Ça plane pour eux : depuis quatre ans, les activistes derrière le label d’Anvers Belly Button enchaînent les sorties parfaitement bruyantes, au point d’éclipser tout ce qui se vend à moins de 2 000 copies dans le reste de la Belgique. Alors que Gonzaï s’intéresse à la Belgique underground dans son nouveau numéro, reculons un peu, qu’on puisse ouvrir les portes de cet étonnant cabinet des curiosités garage et lo-fi.

« Size matters. » L’adage qui a certainement traumatisé des générations d’ados en quête d’une virilité se comptant en centimètres n’a semble-t-il pas franchi la frontière franco-belge. Et pour ça, il suffit de replonger rapidement dans les livres d’histoire punk pour capter qu’en dépit d’une superficie minuscule, la Belgique a toujours été présente au moment du « 1-2-3 ». Dès 1977, peak time du mouvement, le label bruxellois Romantik Records faisait sauter les plombs du compteur en signant Chainsaw, souvent décrit comme le premier groupe de punk belge. À leur actif, un culte maxi de 4 titres rendant hommage à la folie des Stooges avec des histoires de guerre nucléaire et du proto hardcore joué très vite. Micky Mike y fera ses débuts à la basse avant d’endosser le blaze plus cold wave de Snowy Red, et Chainsaw gagnera au fil des années ses galons de furieux édenté dans les bacs à disque.

Tout cela, c’était il y a plus de quarante ans. Depuis, Plastic Bertrand s’est infiltré dans l’inconscient collectif en tentant de s’imposer (LOL) comme le Sid Vicious grand public du plat pays, et il aura donc fallu attendre quatre décennies pour retrouver la même énergie débile qu’aux débuts grâce à Belly Button (« nombril » en V.F.), un label d’Anvers lancé en 2015 et spécialisé dans la K7 et le vinyle et dont on s’étonne qu’il ait fait si peu de bruit à l’étranger vu le boucan des vingt-cinq références déjà publiées.

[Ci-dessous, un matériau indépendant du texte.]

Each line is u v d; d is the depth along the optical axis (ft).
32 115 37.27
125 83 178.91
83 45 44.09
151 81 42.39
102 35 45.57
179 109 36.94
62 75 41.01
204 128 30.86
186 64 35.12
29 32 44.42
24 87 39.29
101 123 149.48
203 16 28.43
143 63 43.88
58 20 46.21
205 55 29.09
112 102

Pochettes DIY, parfum d’insouciance adolescente, gros riffs qui tachent partout, police nulle part ; Belly Button n’y va pas franchement avec le dos de la cuillère ni avec les chichis du rock bourgeois. Des exemples ? Pizza Knife et son punk-fuzz à rendre sourd le plus vaillant des speed-freak, Vision 3D, un groupe fondé en 2017 avec des membres de Thee Marvin Gays et Maria Goretti Quartet, et auteur d’un parfait premier EP garage-punk en français dans le texte (ce sont les premiers Wallons signés sur le label) ; bien plus convaincant que les tentatives maladroites de nos rockeurs-étudiants à la faculté Johnny-les-dents-cassés. Ou encore Pink Room, trio de Gand auteur d’un solide album (Zum Kotzen) où l’auditeur pourra enfin hurler à la mort comme les loups de la forêt des Ardennes, et sans oublier non plus Ero Guro, originaire de Diest, et dont le récent deuxième EP (No Nansensu) est une bonne claque dans la gueule qui rappelle – si besoin était – que Jay Reatard est vraiment parti trop tôt.

À chaque fois, quel que soit le disque Belly Button que vous écouterez, l’impression de se faire passer dessus par un train de la SNCB (quand ils ne sont pas en grève) sans jamais un seul synthé à l’horizon reviendra. Longtemps cantonné à la seule région wallonne, où des groupes comme Le Prince Harry ou Spagguetta Orghasmmond (ah, le tube L’amour à Charleroi…) ont pas mal fait danser les consommateurs de Jupiler, la Flandre semble donc enfin disposer d’une riposte. Ça sent la démo, les fins de soirée qui dégénèrent et Rafael Valles Hilario, l’un des mecs derrière Belly Button, peut se frotter les mains avant de s’ouvrir une nouvelle bière : ses disques n’auront pas le temps de prendre la poussière ; ils tournent juste trop vite.